Settimana scorsa, al porto di Livorno, la Guardia di Finanza e l’Agenzia delle Dogane e dei Monopoli hanno sequestrato 134 automobili Fiat Topolino, la “minicar” elettrica omologata per essere guidata con il solo patentino e presentata di recente dal gruppo automobilistico Stellantis.
Secondo quanto riportato dal quotidiano livornese Il Tirreno, il motivo del sequestro è un adesivo con un sottile tricolore italiano sul fianco delle vetture, che potrebbe indurre a pensare che l’auto sia prodotta in Italia. In realtà, la Fiat Topolino è prodotta in Marocco e il carico era arrivato a Livorno dal paese nordafricano su una nave merci per essere poi distribuito in varie concessionarie.
Un omaggio al passato o una costosa Citroën Ami?
La denominazione Topolino è stata ripescata per la Fiat più piccola di sempre, derivata dalla Citroën Ami, il quadriciclo leggero più venduto in Italia, guidabile anche dai quattordicenni con il patentino per i motorini. La Topolino, che sui social media era stata lodata come un omaggio al passato, alla Dolce Vita e all’eleganza italiana, si è rivelata una costosa versione della Citroën Ami.
La Legge del 2003 e l’indagine della Procura
Il sequestro è stato giustificato con la legge finanziaria del dicembre del 2003. Il comma 49 dell’articolo 4 di quella legge stabilisce che è un reato mettere in commercio «prodotti e merci non originari dall’Italia» con la stampigliatura del made in Italy o con simboli che possano «indurre il consumatore a ritenere che il prodotto o la merce sia di origine italiana».
La procura di Livorno ha aperto un’indagine per il reato di vendita di prodotti industriali con segni mendaci (art. 517 del codice penale), coinvolgendo anche un dirigente di Stellantis. L’ipotesi è che il tricolore sul fianco delle Fiat Topolino sia ingannevole e che Stellantis stia cercando di sfruttare un marchio di “italianità” senza averne diritto, suggerendo ai consumatori che la macchina sia prodotta in Italia.
Stellantis: legami con l’Italia e produzione all’estero
Stellantis è una grande multinazionale con sede nei Paesi Bassi, nata nel 2021 dalla fusione dei gruppi FCA (Fiat, Chrysler e Jeep) e PSA (che comprende Peugeot, Citroën e Opel). In Italia, Stellantis è considerata l’erede della storica Fiat, fondata a Torino. Nonostante i legami con l’Italia, Stellantis sta gradualmente spostando gran parte della sua produzione all’estero.

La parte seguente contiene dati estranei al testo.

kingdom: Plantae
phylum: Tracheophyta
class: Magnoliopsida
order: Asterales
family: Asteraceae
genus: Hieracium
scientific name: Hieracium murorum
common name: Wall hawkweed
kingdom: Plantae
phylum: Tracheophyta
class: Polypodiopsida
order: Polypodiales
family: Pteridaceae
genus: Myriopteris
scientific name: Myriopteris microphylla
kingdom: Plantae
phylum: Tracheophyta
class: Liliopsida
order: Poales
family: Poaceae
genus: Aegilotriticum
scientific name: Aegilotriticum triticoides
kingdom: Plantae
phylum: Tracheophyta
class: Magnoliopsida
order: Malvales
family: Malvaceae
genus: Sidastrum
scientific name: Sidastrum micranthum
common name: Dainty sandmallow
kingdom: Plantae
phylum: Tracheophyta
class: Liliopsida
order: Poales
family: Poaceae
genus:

In una nota, Stellantis ha dichiarato che toglierà gli adesivi con il tricolore italiano, spiegando di averli usati per «indicare l’origine imprenditoriale del prodotto», dato che le Topolino sono un modello storico di Fiat, ideato a Torino. La società ha affermato di non ritenere di aver violato alcuna legge e di aver sempre comunicato in modo trasparente che la Fiat Topolino è prodotta in Marocco.
Le controversie tra Governo e Stellantis
Il sequestro delle 134 Fiat Topolino è avvenuto dopo mesi di tensioni tra il governo italiano e Stellantis riguardo alla scelta dell’azienda di spostare la produzione fuori dall’Italia. Il governo critica questa decisione, poiché comporta una riduzione delle entrate fiscali per lo Stato e una perdita di posti di lavoro. Stellantis, invece, sostiene che la scelta è obbligata dalla mancanza di sufficienti sussidi per incentivare l’acquisto di auto elettriche in Italia.
Il governo ha anche criticato il modo in cui vengono promosse automobili di marchi storicamente italiani come Fiat e Alfa Romeo, sostenendo che Stellantis dovrebbe smettere di associarle all’Italia se non vengono prodotte nel Paese. Ad esempio, ad aprile, il ministro delle Imprese e del Made in Italy, Adolfo Urso, ha contestato l’uso del nome “Milano” per un modello Alfa Romeo prodotto in Polonia, portando l’azienda a rinominare l’auto come Alfa Romeo “Junior”.
Il sequestro delle Fiat Topolino sembra rientrare in un quadro di controversie più ampio tra Stellantis e il governo italiano. Tuttavia, l’Agenzia delle Dogane è controllata dal ministero dell’Economia e, in questo caso, nessun esponente del governo si è mosso pubblicamente. Le motivazioni del sequestro sono comunque simili a quelle sollevate dal ministro Urso sull’Alfa Romeo Milano (poi ribattezzata “Junior”) richiamando la stessa legge del 2003, che però in quel caso non si applicava.